Provision of handmade quilling artwork training

The training workshop ended with a series of quilling artwork training sessions. At these sessions, participants were introduced to the quilling handmade artwork industry, doable quilling handmade artwork products, and job opportunities in this industry.

The participants then gained hand-on experience through practicing to make quilling handmade greeting cards. They learned how to use basic tools to make quilling artwork and practice to make simple samples of quilling cards. In the end of each week, participants were able to make their own quilling cards, following provided samples. Participants learned more complicated techniques after each week. They have now entered the self-practice period where they practice to make more complicated samples on their own to master their quilling skills. Those who are passionate about this quilling artwork and skillful enough, will be introduced to join the quilling handmade artwork production chain. This will help them to have a part-time job and earn some money to finance their studying at university.
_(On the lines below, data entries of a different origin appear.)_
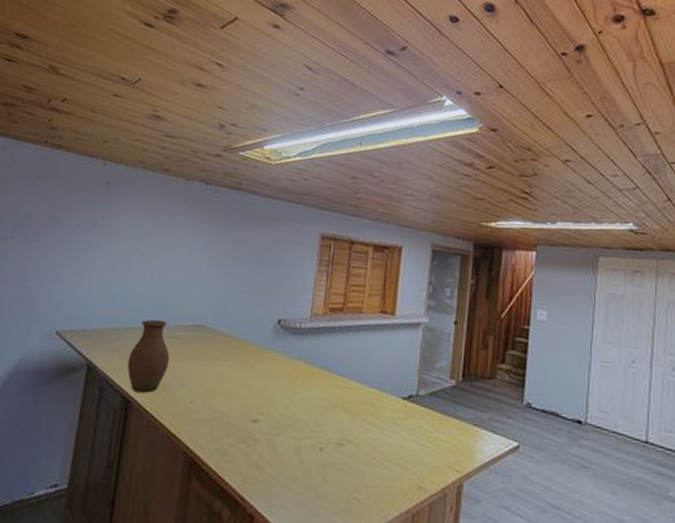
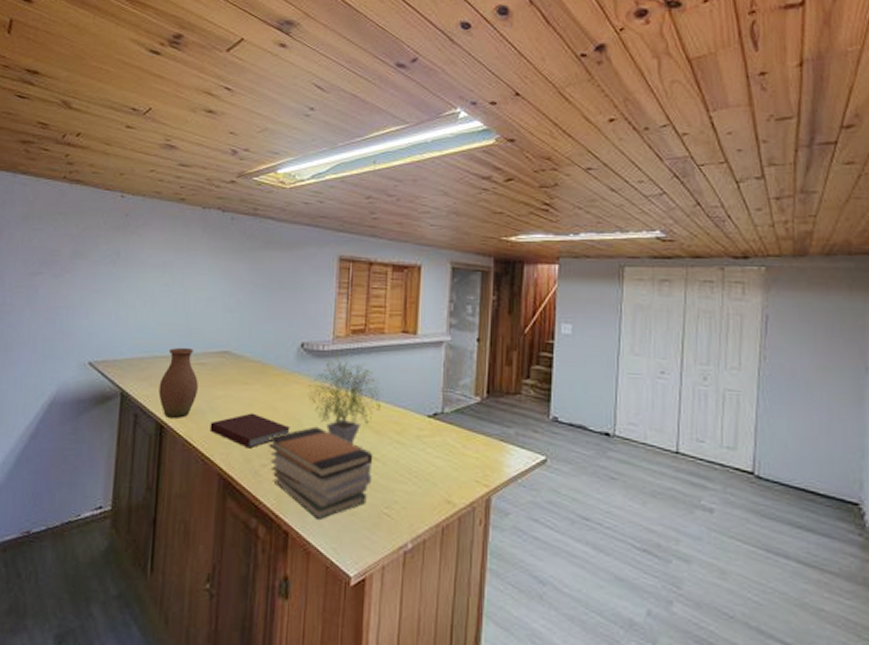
notebook: none [178,389,262,427] -> present [210,413,290,449]
book stack: none [237,405,346,504] -> present [267,426,373,521]
potted plant: none [281,330,358,426] -> present [306,353,383,445]

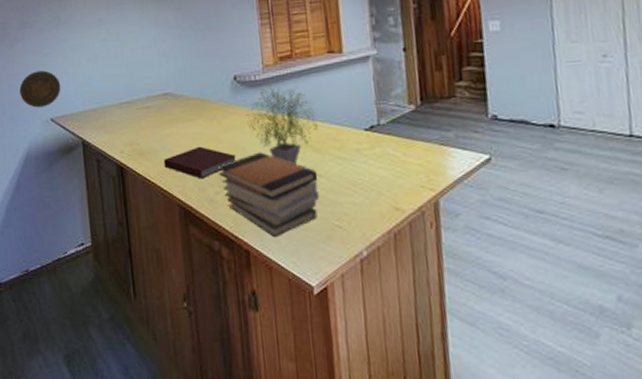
decorative plate: none [57,307,108,349] -> present [19,70,61,108]
vase: present [158,347,198,418] -> none [113,94,148,159]

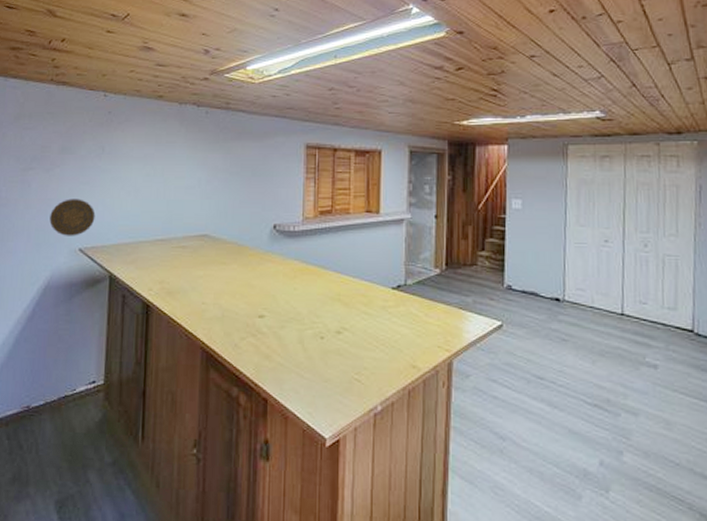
notebook: present [163,146,236,179] -> none [192,290,266,323]
book stack: present [218,152,320,238] -> none [245,301,343,388]
potted plant: present [245,81,318,166] -> none [280,233,350,317]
The effects of this project will be lasting and durable. As the project leaders, we have discussed the long-term plan to support the selected students. Accordingly, the project team has started several new initiatives, which we are excited to announce here:

First, an online group has been created for the students to continue learning to make handmade quilling cards from the quilling trainer virtually. The quilling trainer will make tutorial videos to guide students to practice the tricky techniques. The students are assigned to submit the final quilling card products after two months of self-practicing.

Second, students are encouraged to go back their villages and organize this same type of vocational training to empower ethnic women in their own communities. We want the knowledge-transfer to continue this way.

Finally, we hope to continue offering similar workshops to other students in the future, in particular to disadvantaged Vietnamese students. The eagerness and enthusiasm for learning new knowledge and skills made us believe that more training courses on soft skills should be implemented. We are well aware that the selected students are among many other students who do not yet have those soft skills such as leadership skills, communication skills, time management, problem solving skills, etc. Those are important skills which will help students to be equipped for a more successful life. As the leaders of Better Life Vietnam, we continue to work towards this mission and we plan to continue to apply for small grants to be able to carry out such soft skills training workshops for the students in the near future. 

Thank you again to the Jeanne Sauvé Foundation staff for their support and funding for the implementation of this project.